風のない空 2





 六月に入ってから気温は急激に上がり、社内でも扇子や手近な書類でぱたぱたと扇いでは「暑い、暑い」を連発する恨みがましい姿が日常的に見られるようになったころ、ようやく今年初めての冷房が入り、同僚たちはみなこれで原始的な暑さともおさらばだとばかりに晴れ晴れとした顔で喜び合った。社内は今まで蒸し風呂状態だったのが嘘のように一転して冷え冷えと冷房が効きわたり、女性社員が膝にショールをかけている姿を見るといったい今は何月なんだと訝しくなるほどだった。
「といってもなあ、事務やってる連中はいいが、俺らにはあんまり関係ないからな。会社に帰ってやれデスクワークでもするかと思ったときには切れてやがるし。俺も夏だけは事務がよかったよ」
 夏バテでもしているのか、どこか元気のない声で杉田がぼやくのに和は肯定も否定もせずにただ肩をすくめた。それを見咎めて杉田は面白くなさそうに眉を寄せる。
「お前暑くないの? 涼しげな面しやがって、実は南国生まれとか?」
「僕だって暑いですよ。
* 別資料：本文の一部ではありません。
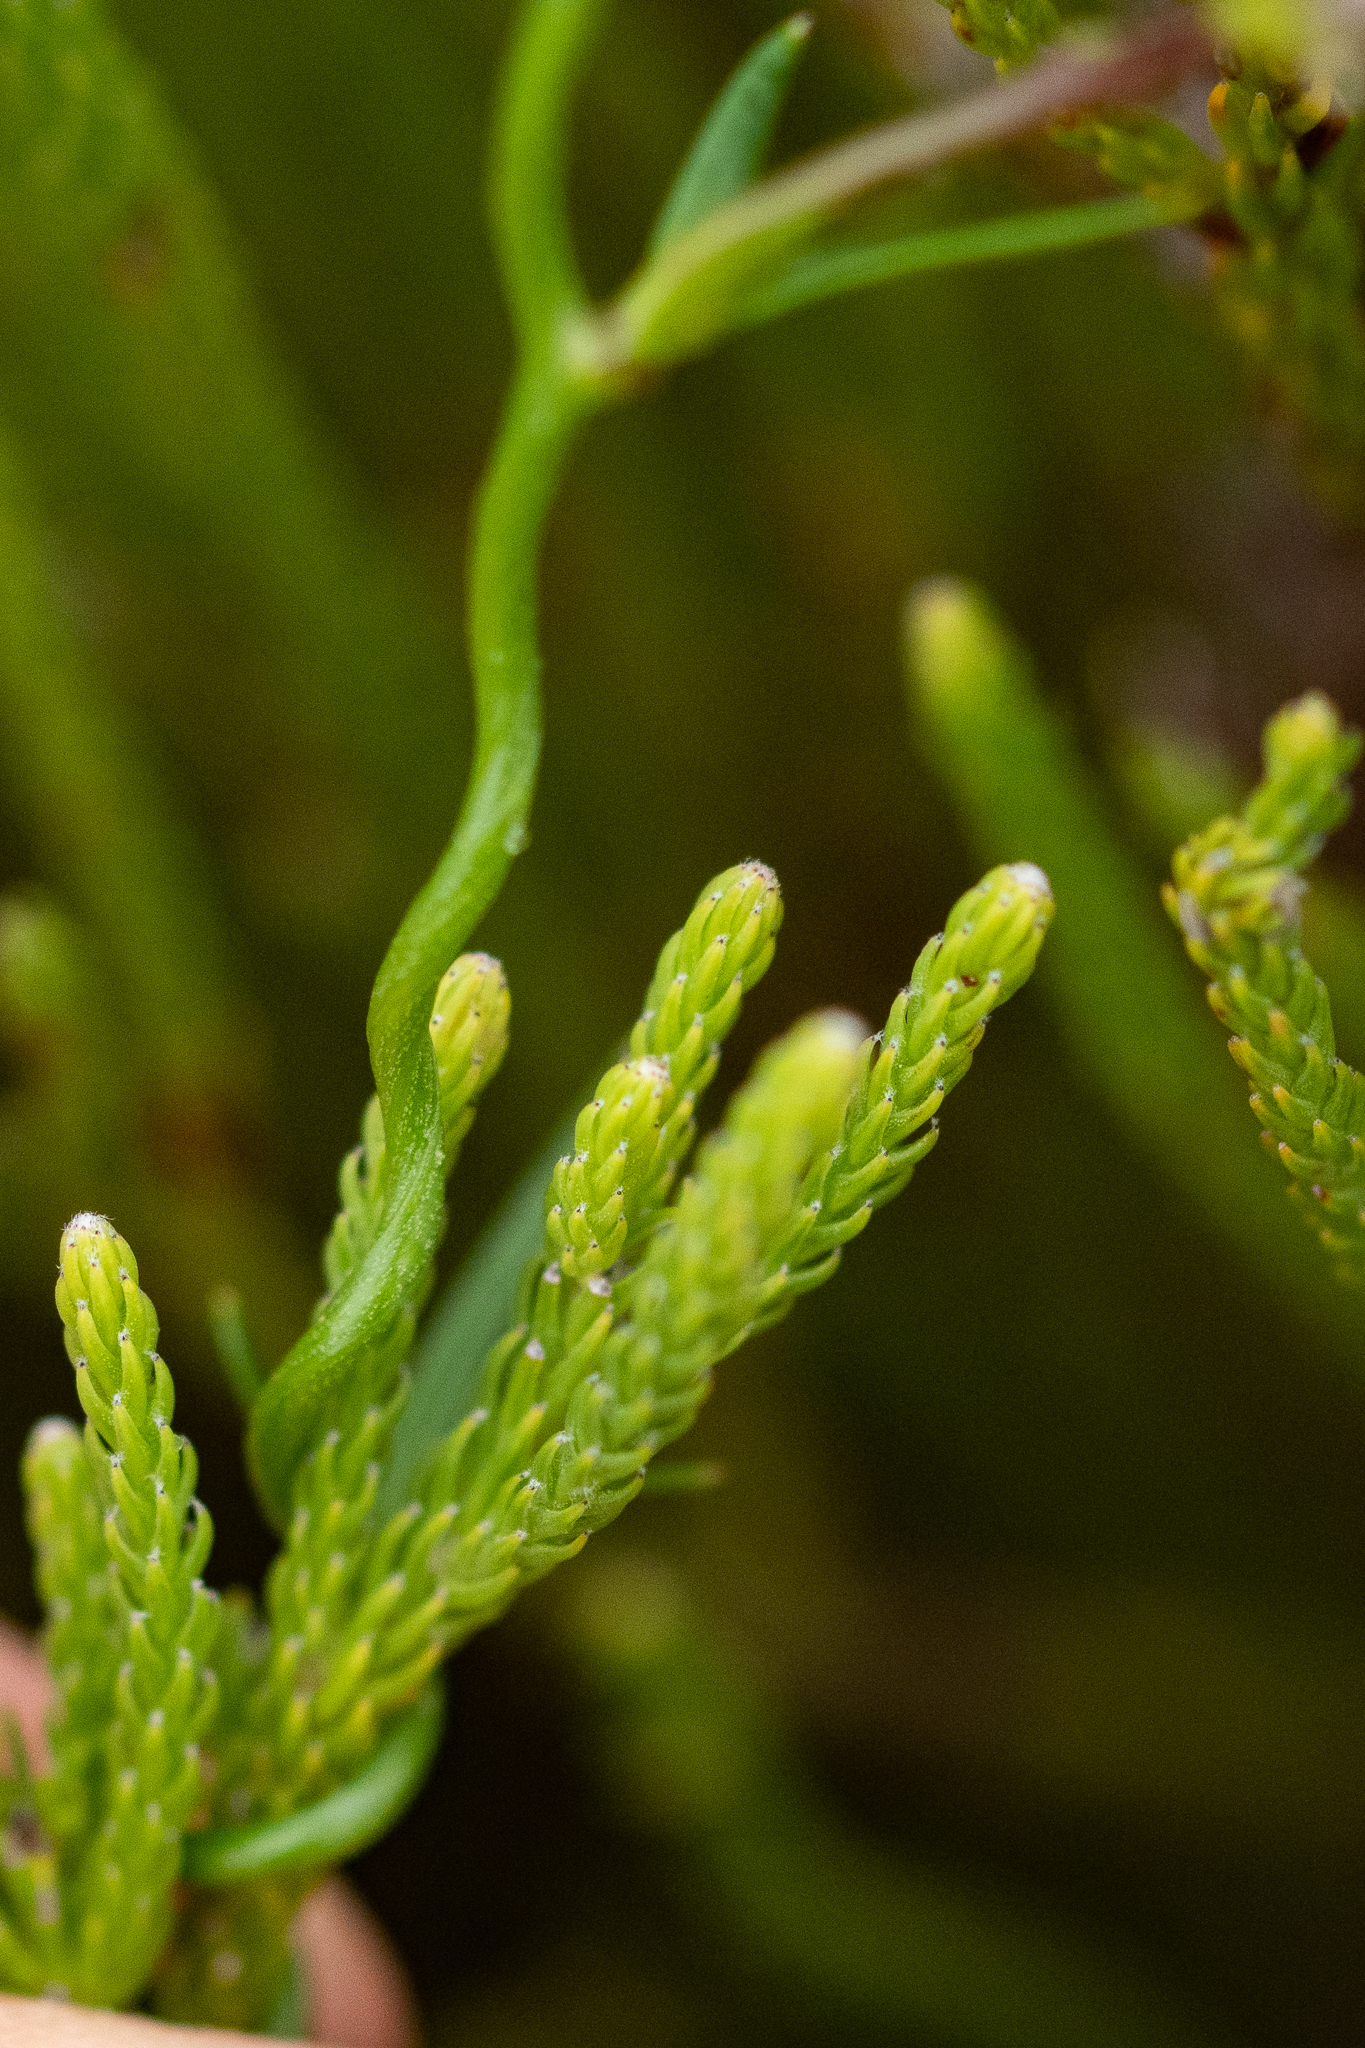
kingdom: Plantae
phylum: Tracheophyta
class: Magnoliopsida
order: Asterales
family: Campanulaceae
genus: Cyphia
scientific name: Cyphia volubilis
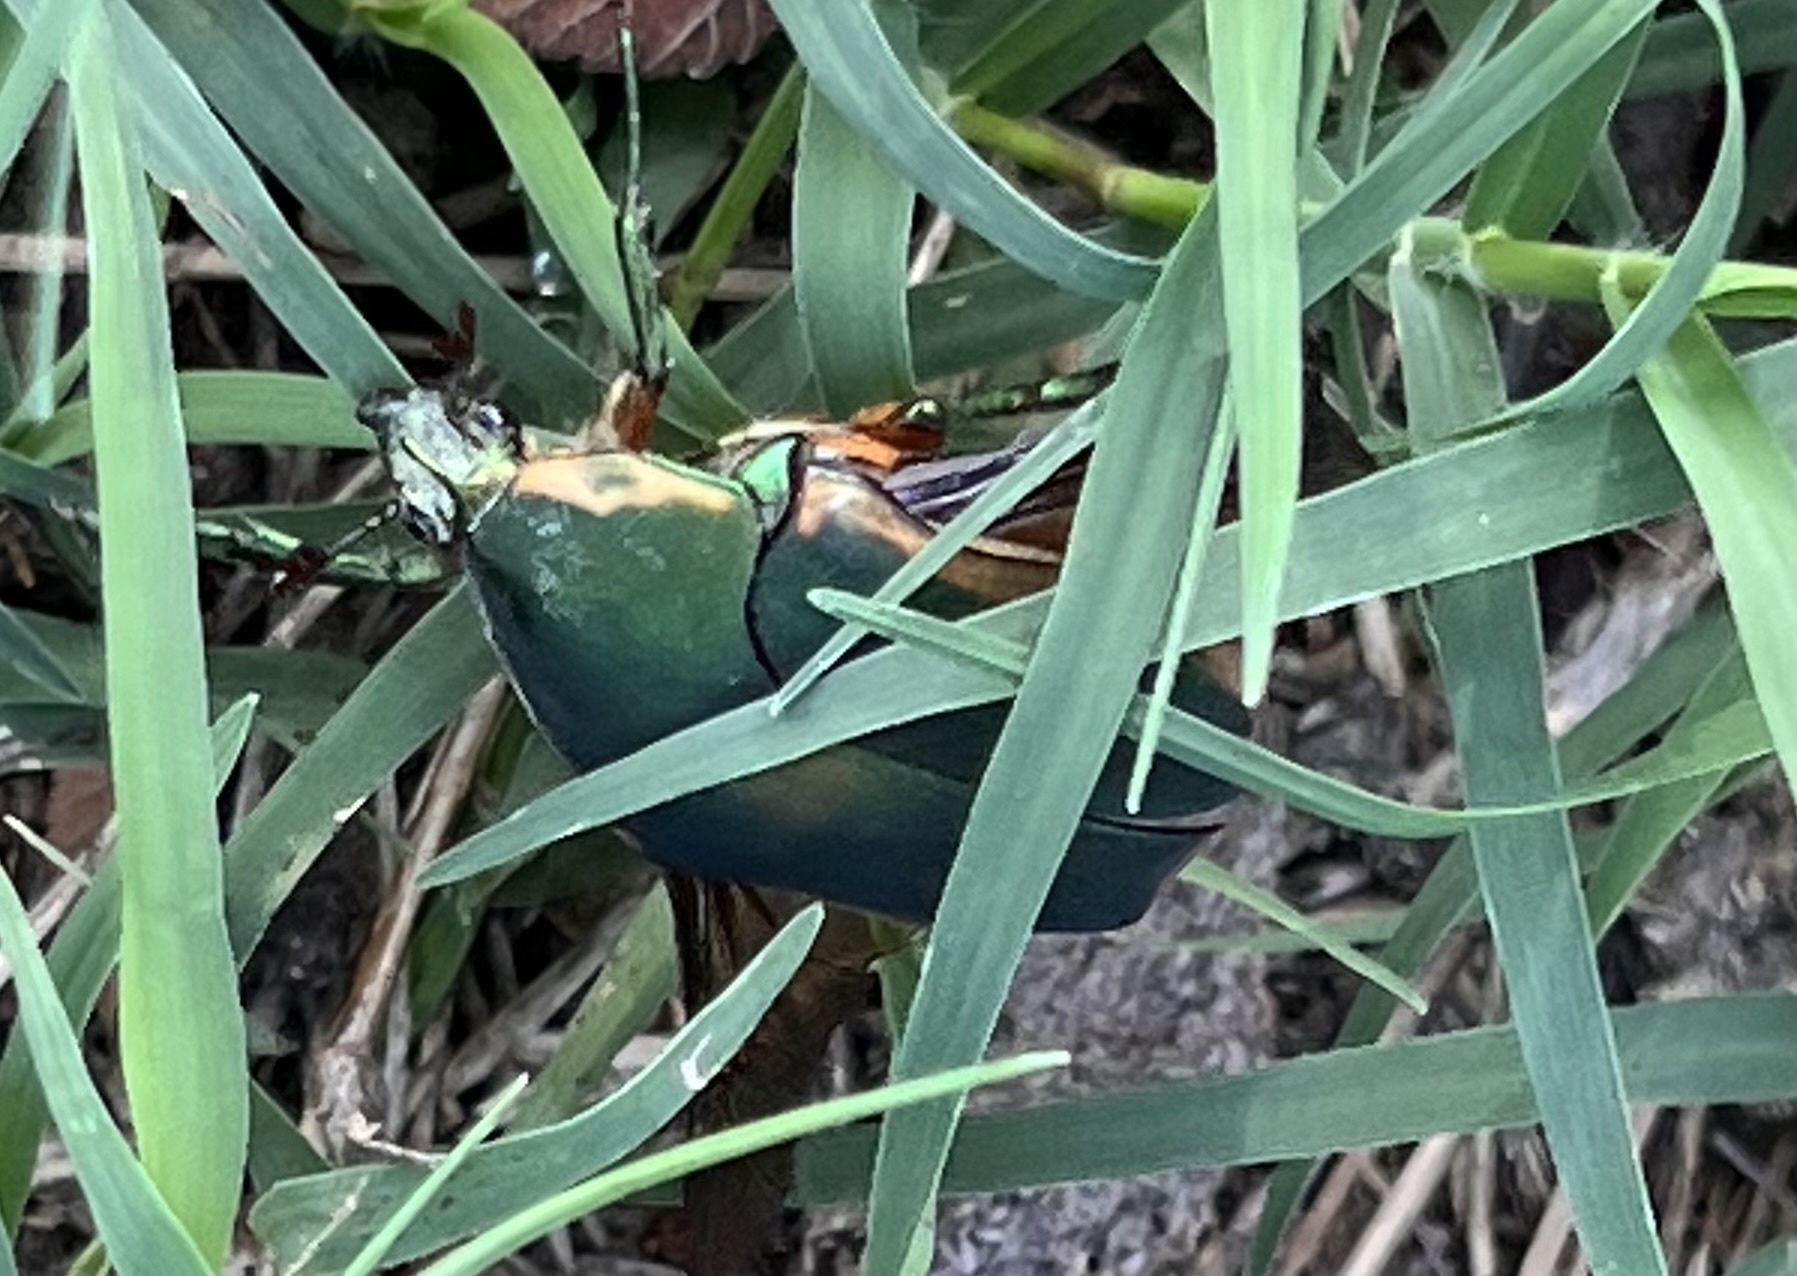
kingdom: Animalia
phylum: Arthropoda
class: Insecta
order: Coleoptera
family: Scarabaeidae
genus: Cotinis
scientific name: Cotinis nitida
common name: Common green june beetle
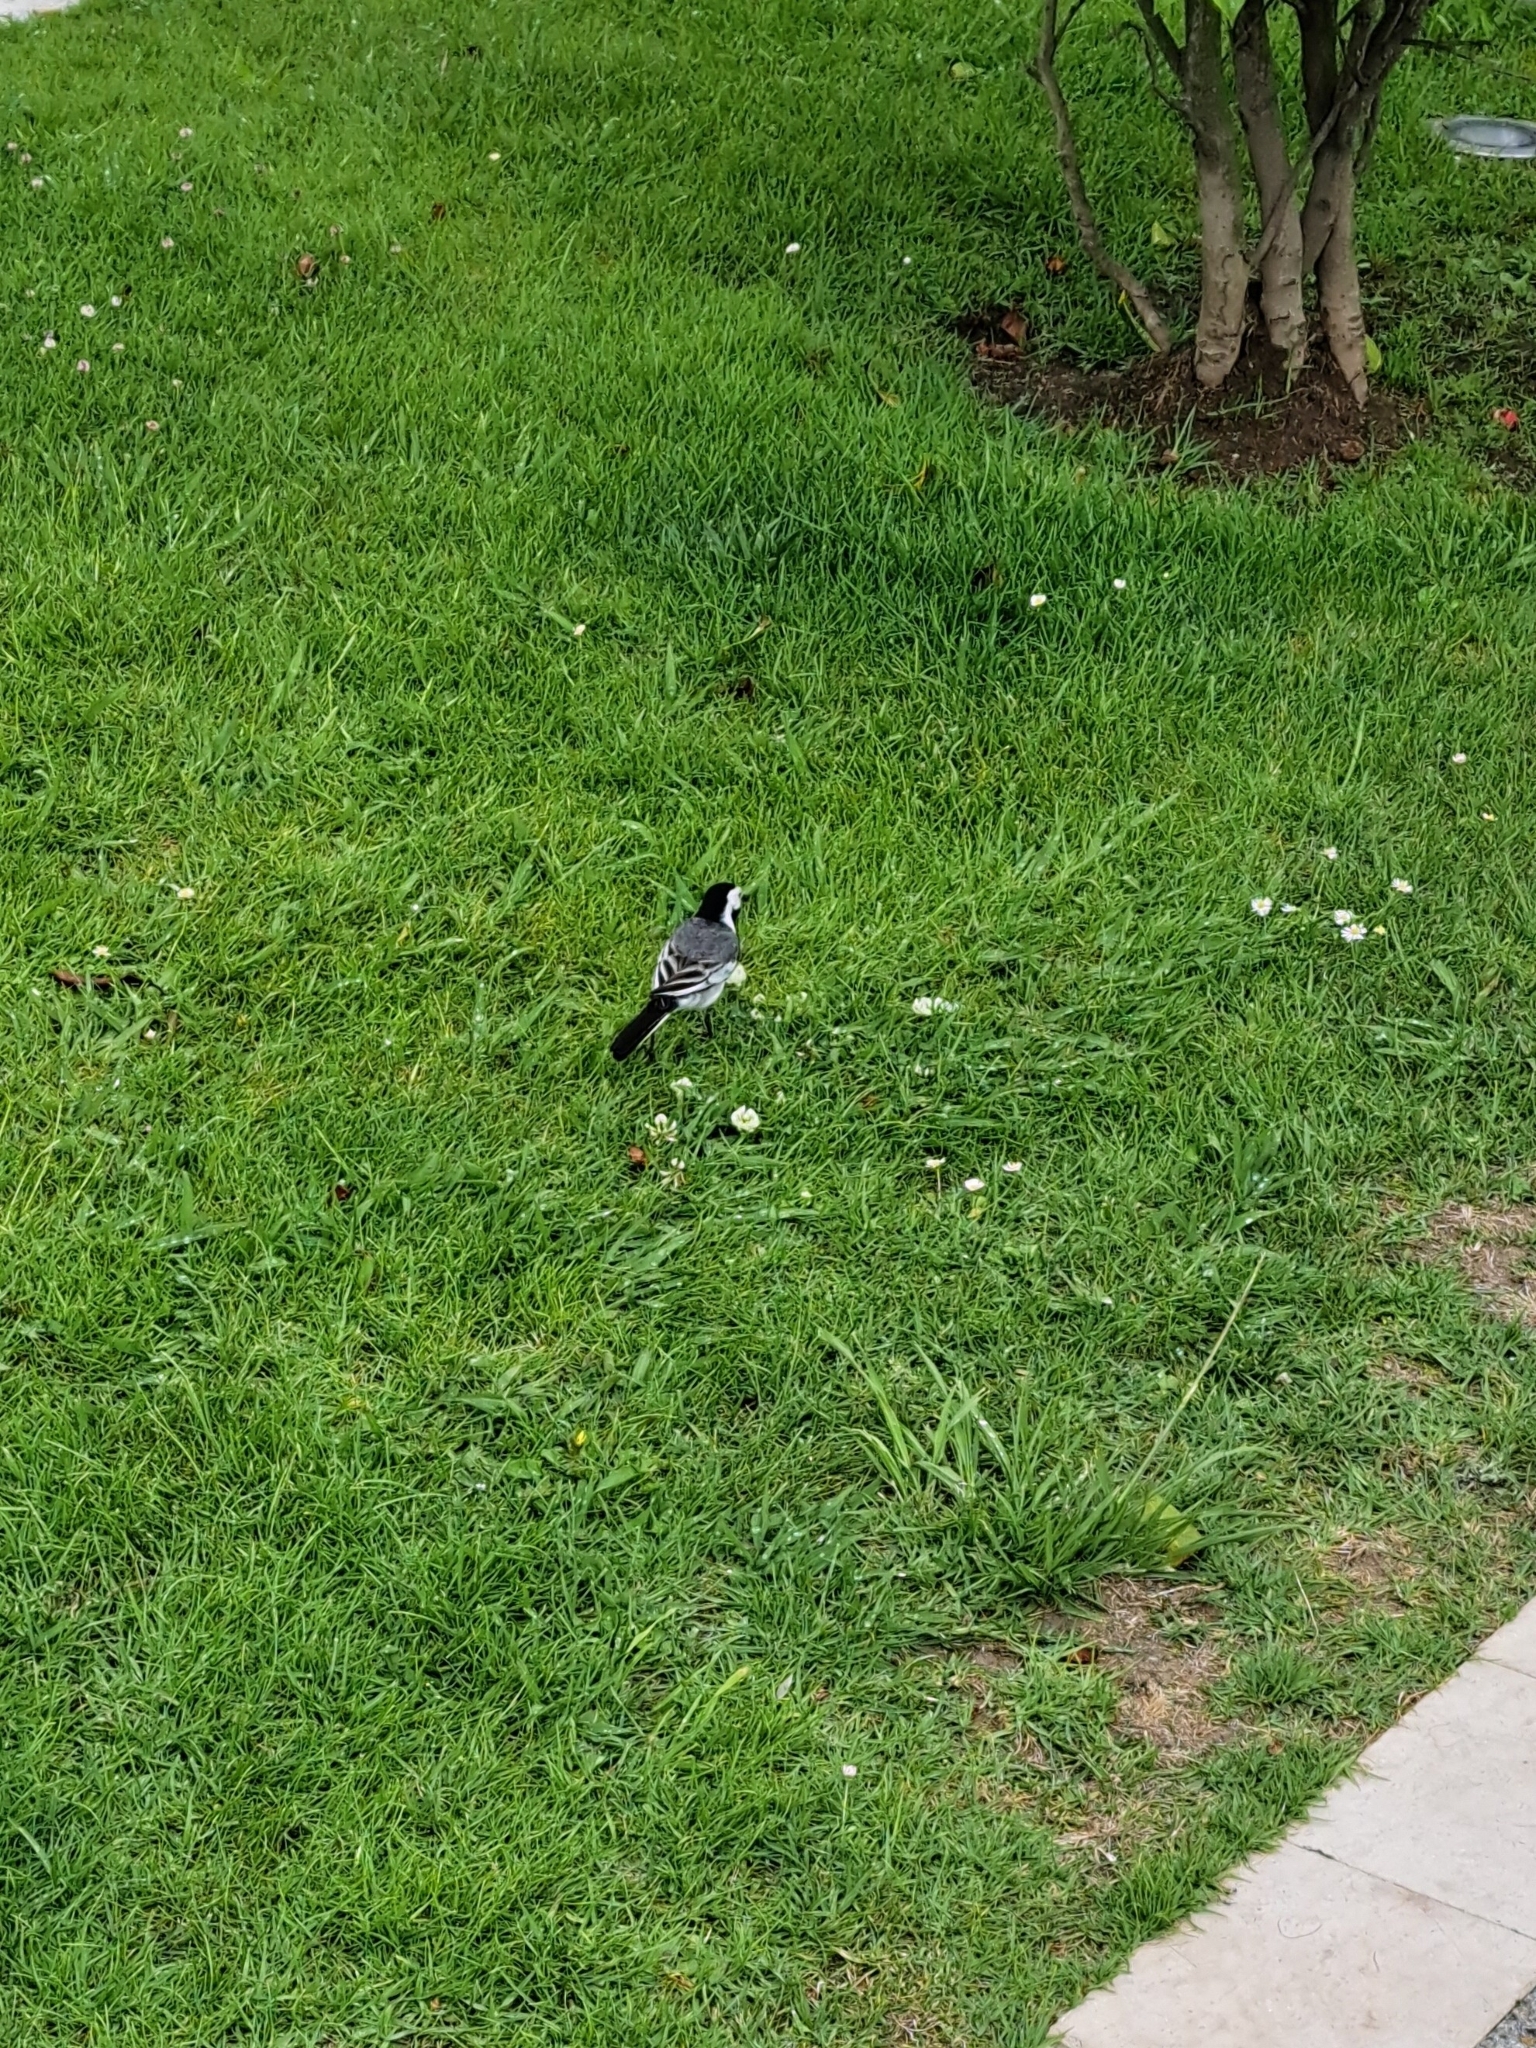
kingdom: Animalia
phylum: Chordata
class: Aves
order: Passeriformes
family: Motacillidae
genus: Motacilla
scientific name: Motacilla alba
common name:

でもクーラーはあまり好きじゃないんで、事務も嫌だと思って」
「クーラー嫌い? いまどき珍しい奴だな。じゃあ家では扇風機だけ?」
「まあ……扇風機もあんまり好きじゃないんで」
「はあ? お前よく耐えられるな。夏には強いほうなのか」
「いえ、違います。どちらかというと人より弱いです。本当は口を開くのも億劫なくらいで」
 言ってしまった後で、これでは今している会話も実は不本意なのだという意味に取られるかと思ったが、杉田は気にしなかったらしく、「それは重症だぞ」と笑った。
「俺と同じじゃないか。二人そろってバテてたら客はさぞかし嫌だろうなあ」
 杉田は三十代に入ったばかりの陽気な男で、和は彼について営業を学んでいる最中だった。同期入社がわずか五人という、中高生向けの学習教材を作っている小さな会社で、そのうち営業課に配属されたのは和一人だけだった。たった五人のためには研修らしい研修もなく、直接配属先で仕事を学べということのようだったので、同期といっても四月に一度飲みにいっただけでさほど親しい人間はいない。会えば挨拶くらいはするが、ただそれだけで、自然同じ課にいる人間のほうが近い存在になる。
「今日は僕が運転しますよ」
 いつものように杉田が車のキーを取ろうとするのを遮って手を伸ばすと、バシッとその手を弾かれた。何をするんだとの思いを込めて杉田を見ると、彼はすばやくキーを確保して手のひらに握りこんだ。
「道もろくに知らないくせに何言ってんだ」
「でも普通は新人が運転するでしょう」
「気にするな、新人。第一お前の運転だと俺の寿命が縮む。最悪初心者マークがとれてから俺を助手席に乗せろ」
 それだけ言うとさっさと駐車場に向けて歩き出してしまう。反論できなかった和は渋々そのあとに従ったが、大学在学中、できれば入ったばかりの頃に免許を取っておかなかったことが今更のように悔やまれた。仕事には運転くらいできないとね、と面接の場で言われ、慌てて教習所に通い始めたのが去年の十二月。もともと運転のセンスがなかったのか補習を人より多く受けて卒業したのが二月。初心者マーク卒業にはあと八ヶ月もある。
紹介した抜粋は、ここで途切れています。